I think this is particularly true if you’re doing something new. If it’s really fresh and inventive, something that requires a new set of expectations for the audience, I think it may be best to NOT use the front door. I’m also told that the Harry Potter series was rejected a bunch of times because the convention of the book industry was that kids didn’t read long books like that. And I bet they were right. Kids DIDN’T USED TO READ like that. I expect the book industry to know a lot more than me about who reads what kinds of books. BUT THINGS CHANGE.

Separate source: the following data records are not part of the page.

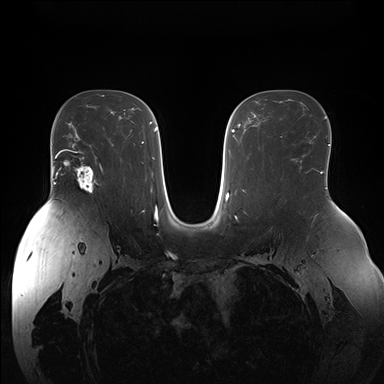
Breast MRI (dynamic contrast-enhanced), one axial slice. Slice 102 of 176 in the series (ordered by position). Dynamic contrast-enhanced series, time point 2 of 7 at this slice position (early post-contrast). 1.5 T. TE 1.5 ms, TR 4.1 ms. 1.1 mm slice thickness. 384 × 384 image matrix. Female patient.
Outlined on this slice (semi-automatic segmentation, software-assisted and operator-edited):
- enhancing-tissue mask used for the functional tumour volume (all voxels passing the contrast-enhancement thresholds inside the analysis volume; usually the tumour): bounding box [x1, y1, x2, y2] px = [68, 150, 103, 194]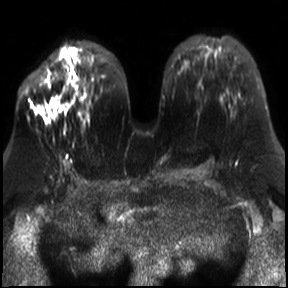
Breast MRI, one axial slice; position 15 of 30 along the scan axis; diffusion-weighted series; image 2 of 4 stored at this slice position (different b-values; order by instance number); 3 T; 4 mm slice thickness; 288 × 288 image matrix, field of view 340 × 340 mm. Female patient.
Outlined on this slice (expert manual segmentation):
- tumour on diffusion-weighted imaging: box from (x=35, y=97) to (x=59, y=119) px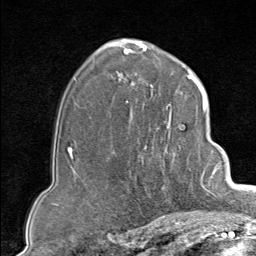
Breast MRI (dynamic contrast-enhanced), one axial slice; slice 55 of 80 in the series (ordered by position); cropped to one breast; dynamic contrast-enhanced series, time point 2 of 9 at this slice position (early post-contrast); 1.5 T; TE 1.8 ms, TR 4.3 ms; 2 mm slice thickness; 256 × 256 image matrix, field of view 180 × 180 mm. Female patient.
Structures marked on this image (semi-automatically segmented with operator editing):
- enhancing-tissue mask used for the functional tumour volume (all voxels passing the contrast-enhancement thresholds inside the analysis volume; usually the tumour): bounding box [x1, y1, x2, y2] px = [130, 102, 207, 213]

If you’re working in a new genre, you need to understand that there may not be an infrastructure in place for your work. There probably wasn’t a book agent for “epic books for 12 year olds” at the time. I bet there are a thousand now. There probably was some confusion as to where to place the book in the stacks. Now there’s a YA-Fantasy WALL. (if your bookstore is still open).
If you’re the explorer, one of the privileges is that you get to make the maps. The risk, of course, is that you may never return. But the ones who do get stuff named after them. Lewis & Clark, anyone? The reason you go is not fame and fortune, that would make you a opportunistic privateer. I hope the reason you go is because you refuse to be the kind of person who stares an opportunity for an expedition and refuses. I hope you get to the ledge, realizing it will take a lot from you and you go anyway.
I think my new number is 100. If I pitch a project to 100 potential backers and land zero. It’s time to let it rest.